From a purely scholarly point of view, Kim’s approach to geopolitics lacks complexity and nuance. There are good theories for conducting historical comparisons, e.g. by Jürgen Osterhammel. Scholars must take into account that whatever they compare is fluid and, then have to indicate the axes of comparison and identify and employ patterns of similarity and difference. Kim, however, takes his readers through a wild ride of possible parallels between late antiquity and the modern world. Expressions such as “reminiscent,” “similar,” and “reminds of” are in abundance. For example, the defeats of the Sasanians against the Huns are “reminiscent of the state of China after the catastrophic fall of Maoism and the collapse of Communism in Eastern Europe” (74). The communist party, Kim argues, had to replace Maoism. The Sassanian answer to a similar problem was to recast and rebrand their legitimacy by reinventing history (74), etc. To give another example: “If the Hunnic Empire was arguably the geopolitical equivalent of the ‘Soviet Union’ in Late Antiquity, then the Eastern Roman Empire was arguably the ‘US’ of that era” (54)—but should a geopolitical analysis not take into account that the US was beyond the Atlantic (or the Pacific) from the perspective of the Soviet Union? Kim neglects or downplays conceptual problems like this. To complete his analogy, Kim compares France to the Western Roman Empire because “it actively tried to go its own way” (55f.). What Kim never addresses, however, is whether such comparisons have actual explanatory value or how they are more than arbitrary associations.
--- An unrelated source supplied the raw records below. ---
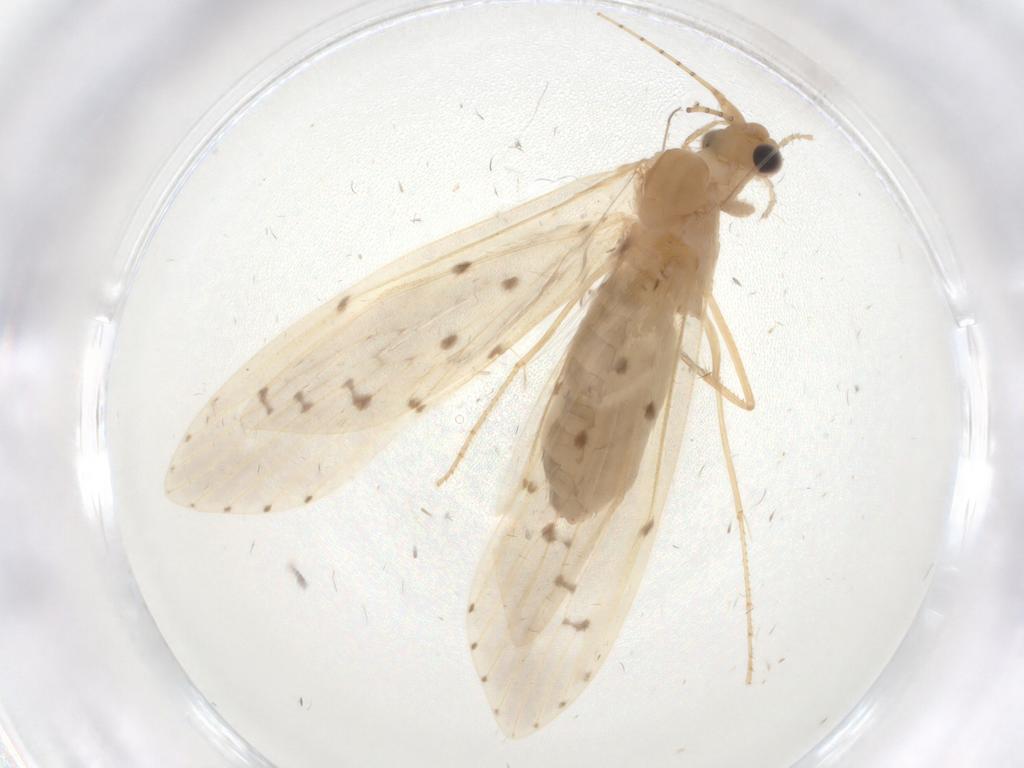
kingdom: Animalia
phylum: Arthropoda
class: Insecta
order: Trichoptera
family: Leptoceridae
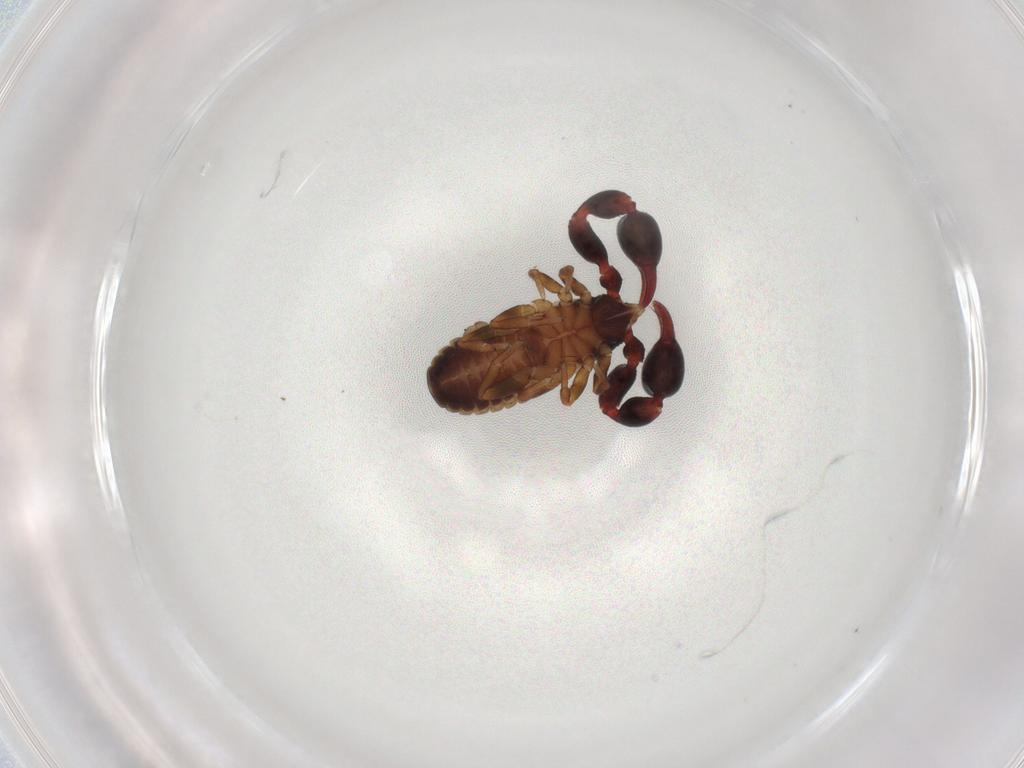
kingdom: Animalia
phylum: Arthropoda
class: Arachnida
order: Pseudoscorpiones
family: Chernetidae
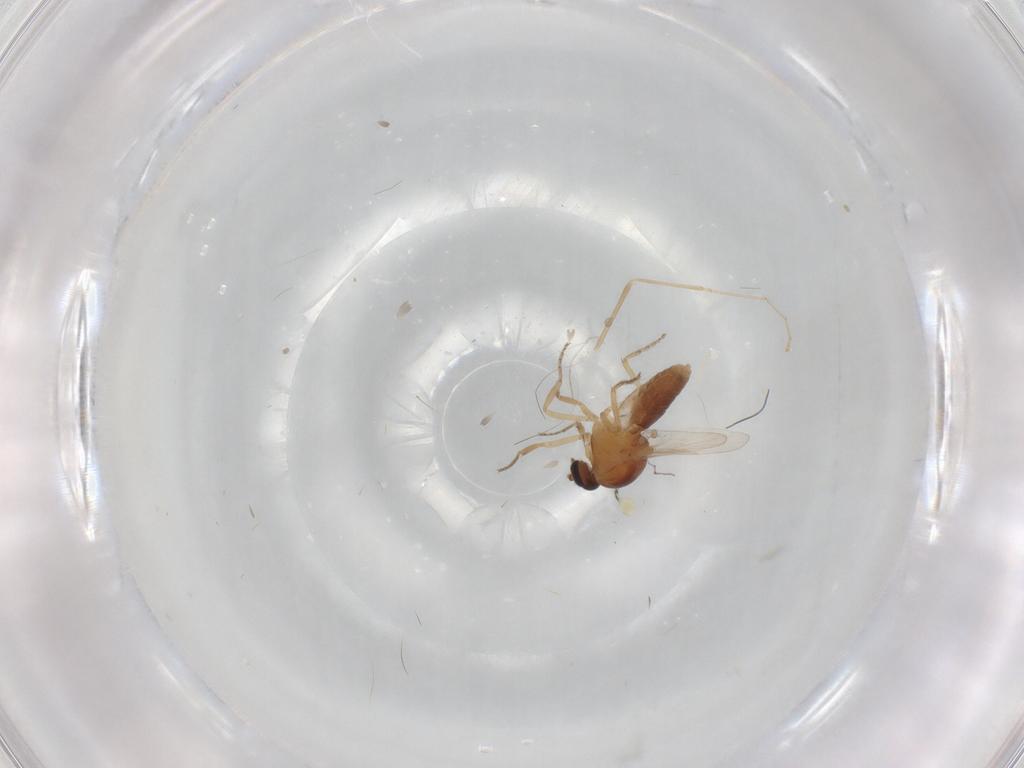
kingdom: Animalia
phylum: Arthropoda
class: Insecta
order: Diptera
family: Ceratopogonidae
I did not find any methodological reflection about the outlined comparisons that meets the prevailing standards of contemporary social science. If history is written and analyzed in this one-dimensional way, it lends itself to misuse. Simplifications dominate many political debates today. Historians, however, are trained to think in a multifaceted way. If they want to be taken more seriously than spin doctors, they should not abandon the complexity of their reasoning.
Notes
[1] E.g. The Huns, Rome and the Birth of Europe, Cambridge: Cambridge University Press, 2013, The Huns, London: Routledge, 2016.
[2] Mischa Meier in: sehepunkte 19 (2019), Nr. 9 [15.09.2019]; Christian Michel in: H-Soz-Kult 18.11.2019.
[3] Jakub J. Grygiel, Great Powers and Geopolitical Change, Baltimore: Johns Hopkins University Press, 2007. However, some of Grygiel’s conclusions are criticised by Kim himself.